Comment amener les familles de personnes décédées suite à un arrêt cardiaque ou déclarées en état de mort cérébrale à donner leur consentement éclairé au prélèvement d’organes sur leur proche ? Bien qu’il ne soit interdit par aucune religion, l’acte est strictement tabou, qui consiste à prélever du corps d’une personne décédée pour perpétuer la vie d’une autre. Pour greffer, il faut d’abord ouvrir et prendre. Il faut soustraire. Pour les proches du défunt qui ne se seraient pas inscrits de leur vivant sur le registre national des refus, il s’agit de considérer ces gestes intrusifs en même temps que la douleur de la perte. Pour les soignants, il faut guetter la mort pour la faire reculer. Pour un donneur décédé, cinq à sept vies peuvent être sauvées. Terrible et merveilleux compte à rebours.
En France, au nom de la solidarité nationale, chacun est présumé donneur.
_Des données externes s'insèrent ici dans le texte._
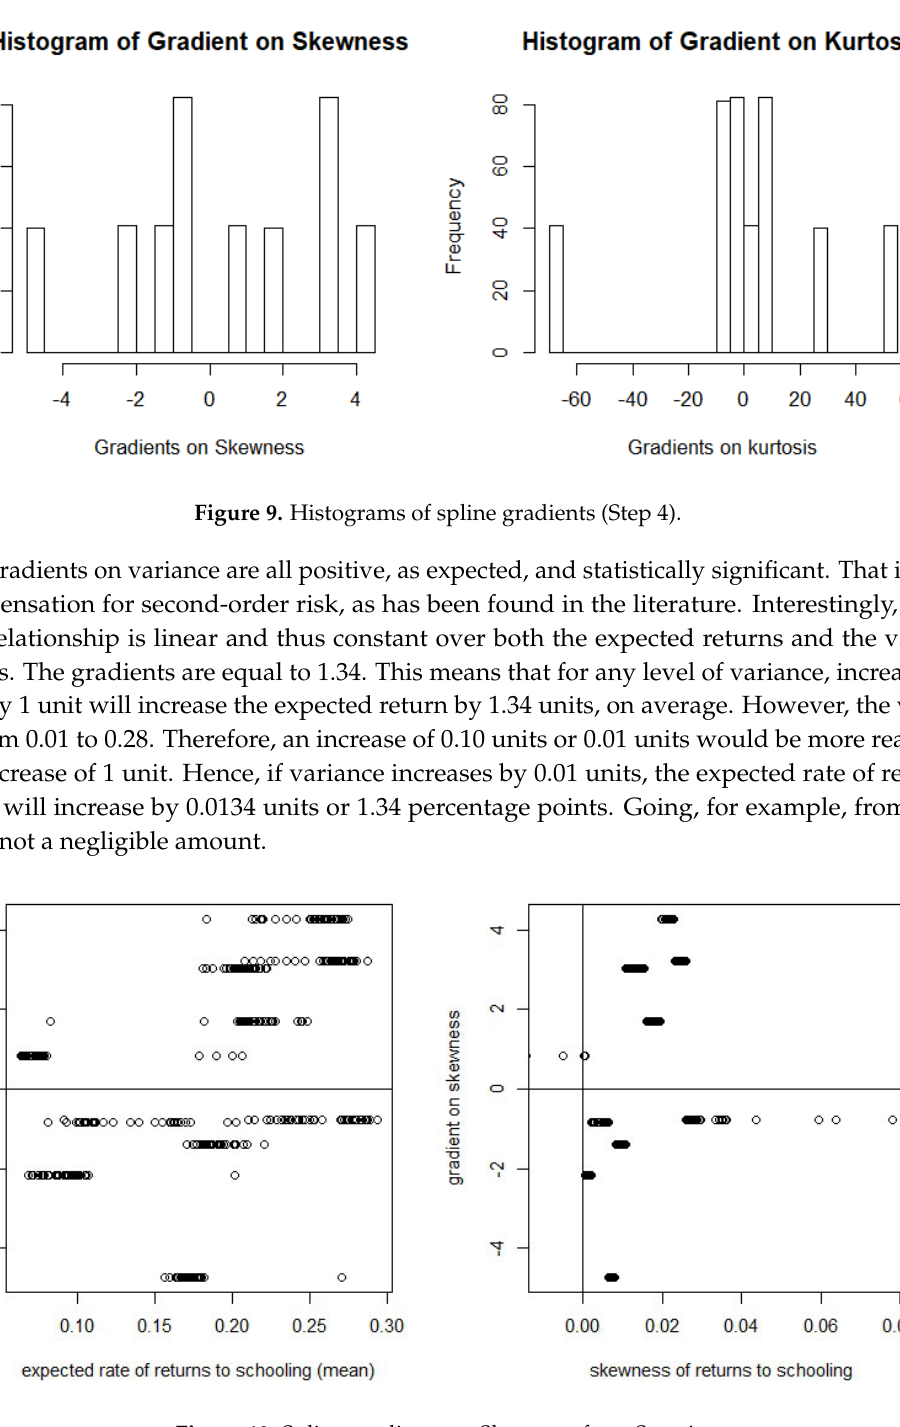
Figure 10. Spline gradients on Skewness from Step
Mais si 80 % des Français se disent favorables au don, seuls 47 % d’entre eux en ont parlé à leurs proches. C’est donc aux équipes médicales de prendre le relais pour expliquer sans conflit, discuter avec les familles pour que les volontés du défunt puissent être exaucées. La tâche est ardue : en 2023, le taux d’opposition a atteint un record en France à 36,1 %.
Aussi, il est du devoir des politiques publiques de réduire cette opposition au don d’organes. Une des pistes pour sa revalorisation pourrait être de placer plus naturellement le prélèvement dans le parcours de soins du patient, tout en considérant la greffe comme un droit à part entière. La possibilité de refus, qui garantit la pleine liberté d’un accord, doit être préservée. Elle ne doit plus constituer un obstacle à la prise en charge des 10 000 patients inscrits chaque année sur liste d’attente.